Australian Healthcare Property Powering Steady Growth – Burgess Rawson from CBRE
21 August 2025
The Australian healthcare property sector continues to demonstrate strong growth, underpinned by demographic trends and sustained government investment.
Increasing demand for medical services, an ageing population, and expanded health infrastructure spending are driving investor interest in healthcare real estate as a resilient and essential asset class.
According to the Burgess Rawson from CBRE Healthcare Industry Insights Report, government initiatives bolstering public hospitals, bulk billing, and healthcare infrastructure underpin this growth.
Transaction volumes highlight metropolitan Victoria as the most active market with $167 million in investment sales over 2024 and 2025, followed by metropolitan Queensland at $154 million and New South Wales at $95 million.
Regional markets remain healthy with regional New South Wales recording $106 million, Queensland $80 million, and Victoria just under $50 million in sales.
Burgess Rawson from CBRE Director of Data and Research, Jesse Lapham, said, “There was over $800 million in healthcare investment transactions over 2024/25, with this asset class well positioned for continued growth as demographic demand and government policy combine to attract institutional capital seeking stable, long-term returns.”
This outlook is reinforced by the 2024–25 Federal Budget, which allocates approximately $142.4 billion to health and aged care, with health expenditure alone projected to reach $125 billion by 2027–28, highlighting the sector’s strong long-term potential.
Burgess Rawson from CBRE Director Geoff Sinclair notes, “These specialised healthcare services benefit from resilient tenant profiles and growing community reliance, making them highly attractive to investors.”
“Within this expanding market, certain asset types are performing particularly well.
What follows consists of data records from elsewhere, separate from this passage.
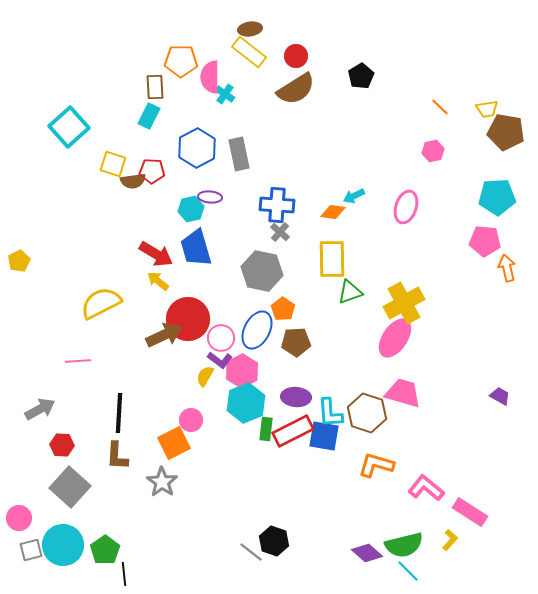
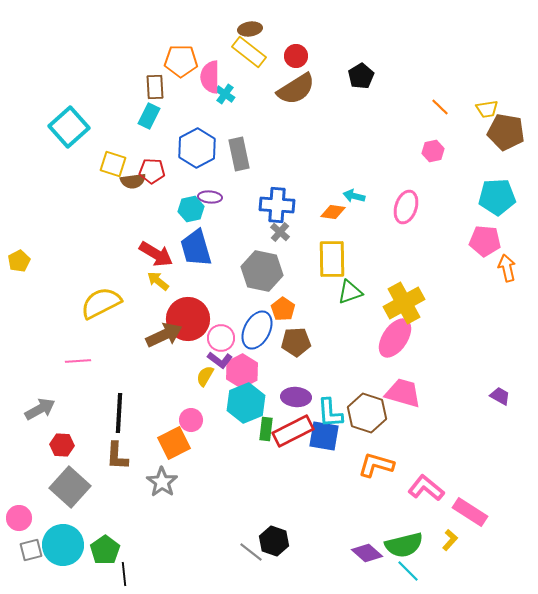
cyan arrow at (354, 196): rotated 40 degrees clockwise
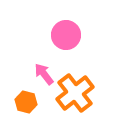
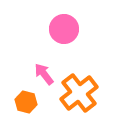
pink circle: moved 2 px left, 6 px up
orange cross: moved 4 px right
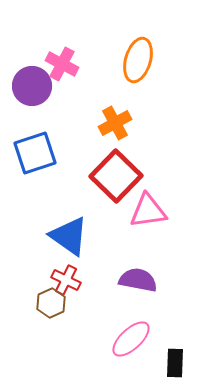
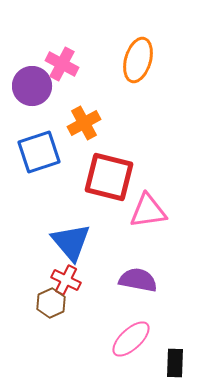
orange cross: moved 31 px left
blue square: moved 4 px right, 1 px up
red square: moved 7 px left, 1 px down; rotated 30 degrees counterclockwise
blue triangle: moved 2 px right, 6 px down; rotated 15 degrees clockwise
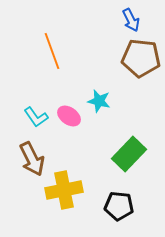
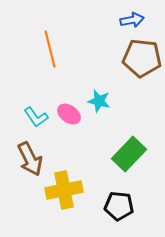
blue arrow: moved 1 px right; rotated 75 degrees counterclockwise
orange line: moved 2 px left, 2 px up; rotated 6 degrees clockwise
brown pentagon: moved 1 px right
pink ellipse: moved 2 px up
brown arrow: moved 2 px left
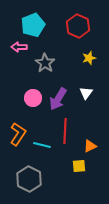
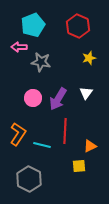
gray star: moved 4 px left, 1 px up; rotated 24 degrees counterclockwise
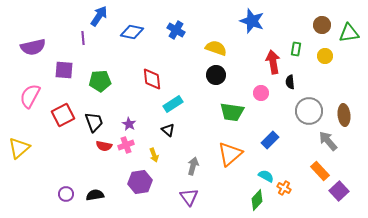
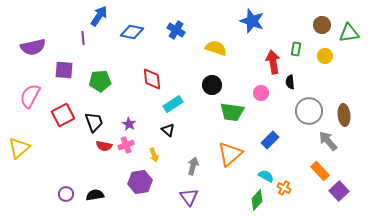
black circle at (216, 75): moved 4 px left, 10 px down
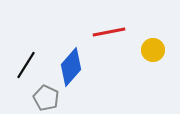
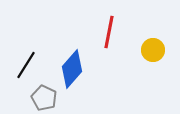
red line: rotated 68 degrees counterclockwise
blue diamond: moved 1 px right, 2 px down
gray pentagon: moved 2 px left
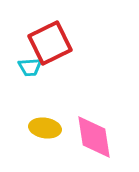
Radiology and dental facilities, for instance, have seen significant cap rate compression of circa 95 basis points over the past year, reflecting strong investor demand and confidence in their stable income streams.”
According to the report, over the past year metropolitan healthcare assets commanded an average sale price of $5.41 million with an average yield of 5.87 per cent, while regional properties traded at lower average prices of $3.457 million but offered higher average yields of 6.54 per cent.
The gap between metro and regional yields has remained steady between 50 and 100 basis points from 2022 to Q3 2025, consistent with differing market risk profiles.